В ласковых лучах утреннего солнца под раскидистым дубом тихо беседовали три женщины. Казалось, дуб приютил под своей пушистой кроной прошлое, настоящее и будущее. Бабка Олеся с дочерью Соней и внучкой Клавдией влюбленными глазами смотрели за бегающим, словно утенок, ребенком. В этих глазах было столько доброты и нежности, что хватило бы на целый мир. Девочка носилась взад и вперед по берегу речки. Брызги, словно яркие бриллианты, поднимались из-под бегущих ножек, осыпались и снова взлетали.
— Вы посмотрите, как заразительно она смеется, — с восхищением наблюдая за дочерью, произнесла Клавдия.
Бабка внимательно посмотрела на внучку. Да уж, Клавдии любви не занимать, она в ней струится по всем частичкам ее тела. Может, потому ей и выпала честь быть матерью Катерины. Когда столько любви, то становишься больше, чем ты есть на самом деле, и тебе не нужна сила. Любовь становится твоей силой, она ее молитва и жизнь. Она проведет ее через все невзгоды, боль и слезы, и не даст сломаться и упасть. На великом жизненном пути, им встретятся множество соблазнов, лжи и пороков, и только силой любви можно все это пройти, не запятнав себя. Что-то внутри бабки говорило, что волноваться нет причин, их надежда, их будущее в надежных руках. И сила эта в любви!
— Все верно, — усмехаясь, прошептала старуха, — я могу спокойно готовиться в дальнюю дорогу.
— В какую дорогу? — Услышав последние слова матери, удивленно спросила Соня.
Клавдия тоже повернулась и вопросительно посмотрела на бабку.
— Ты чего это вздумала, бабуль? Куда это ты собралась на старости лет?
Старуха ласково улыбнулась самым близким и дорогим для нее существам.
— Туда, мои дорогие, где нас ждут и любят. В свой последний путь.
— Мам, ты чего это? Опять у нас что-то случилось? — Озабочено глядя на мать, произнесла Соня.
— Соня, деточка, вот тебе мой последний совет, не жди никогда беды, не зови ее в дом, но уж если пришла, то не бойся. Беда смелых стороной обходит. А я готова к своему создателю на отдых вернуться.

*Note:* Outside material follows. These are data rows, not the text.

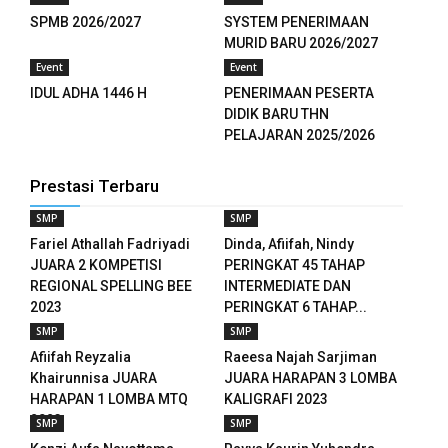
SPMB 2026/2027
SYSTEM PENERIMAAN
al
MURID BARU 2026/2027
Event
Event
l
IDUL ADHA 1446 H
PENERIMAAN PESERTA
DIDIK BARU THN
l
PELAJARAN 2025/2026
l
Prestasi Terbaru
l
SMP
SMP
Fariel Athallah Fadriyadi
Dinda, Afiifah, Nindy
l
JUARA 2 KOMPETISI
PERINGKAT 45 TAHAP
REGIONAL SPELLING BEE
INTERMEDIATE DAN
l
2023
PERINGKAT 6 TAHAP...
SMP
SMP
l
Afiifah Reyzalia
Raeesa Najah Sarjiman
l
Khairunnisa JUARA
JUARA HARAPAN 3 LOMBA
HARAPAN 1 LOMBA MTQ
KALIGRAFI 2023
l
2023
SMP
SMP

Пора, мои милые.
— Бабушка, не надо так говорить, — чуть не плача, сказала Клавдия, — как же мы, нам без тебя не справиться, мы не имеем твоей силы, а ты сама говорили, что ребенок не простой.
Бабка успокаивающе похлопала внучку по плечу старческой, но еще крепкой рукой.

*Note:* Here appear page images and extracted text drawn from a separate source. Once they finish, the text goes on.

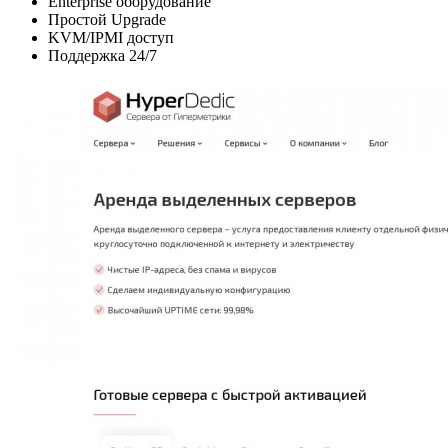
Enterprise оборудование
Простой Upgrade
KVM/IPMI доступ
Поддержка 24/7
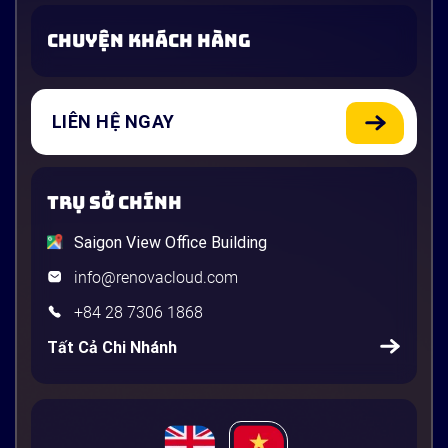
CHUYỆN KHÁCH HÀNG
LIÊN HỆ NGAY
TRỤ SỞ CHÍNH
Saigon View Office Building
info@renovacloud.com
+84 28 7306 1868
Tất Cả Chi Nhánh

— Послушай меня дорогая, Клавдия, только не перебивай, а вникни в мои слова. Я когда-нибудь тебе врала?
— Ну что ты, бабушка! — Возмутилась Клавдия.

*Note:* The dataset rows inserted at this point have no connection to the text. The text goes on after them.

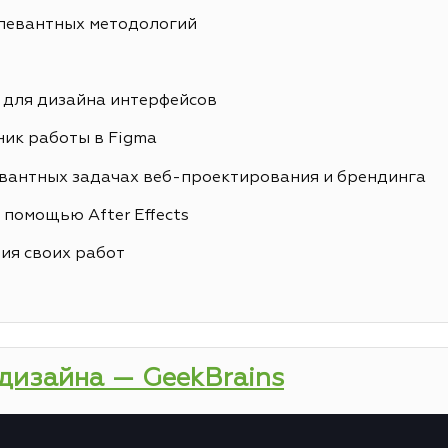
елевантных методологий
 для дизайна интерфейсов
ик работы в Figma
вантных задачах веб-проектирования и брендинга
 помощью After Effects
ия своих работ
-дизайна — GeekBrains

— Ну а коли так, то слушайте. Радуйтесь, мои дорогие, а не плачьте. Бог меня к себе призывает. Всю жизнь я служила Господу нашему, а уж как получалось, то узнаю, представ на суд его праведный. Долго я пожила на белом свете, многое повидала, пора и на покой. И вам мой наказ, — повернувшись к застывшим женщинам, старуха окинула их строгим, но любящим взглядом, — пуще глаза берегите девочку. А силу тебе, Клавдия, твоя любовь огромная заменит, да сердце подскажет. Ведите ее путем просветления и веры в Бога, будьте ей добрыми учителями, помогите постичь истину. Это не легко, но и не трудно. Она доступна видящему и слушающему. У этого ребенка внутри две личности, они будут, как два врага, все время пытаться уничтожить друг друга. Я вижу на ее пути слишком много душевной боли. От вас будет зависеть, чем для нее эта боль обернется, познанием и нахождением верного пути, или же ненавистью и разорением. Но я в вас верю, и потому ухожу с легким сердцем.
Женщины сидели притихшие, понимая, что спорить с бабкой бесполезно, ее слово закон, так уж повелось, и не им это менять. И раз она так сказала, значит, так тому и быть.
— Катерина, — нарушив молчание, позвала ребенка Клавдия, — а ну скорей к маме.
Девочка засмеялась, подбегая к сидящим женщинам. Клавдия взяла на руки ребенка и крепко прижала к груди. Женщины переглянулись, поняв друг друга без слов. Бабка счастливо улыбнулась.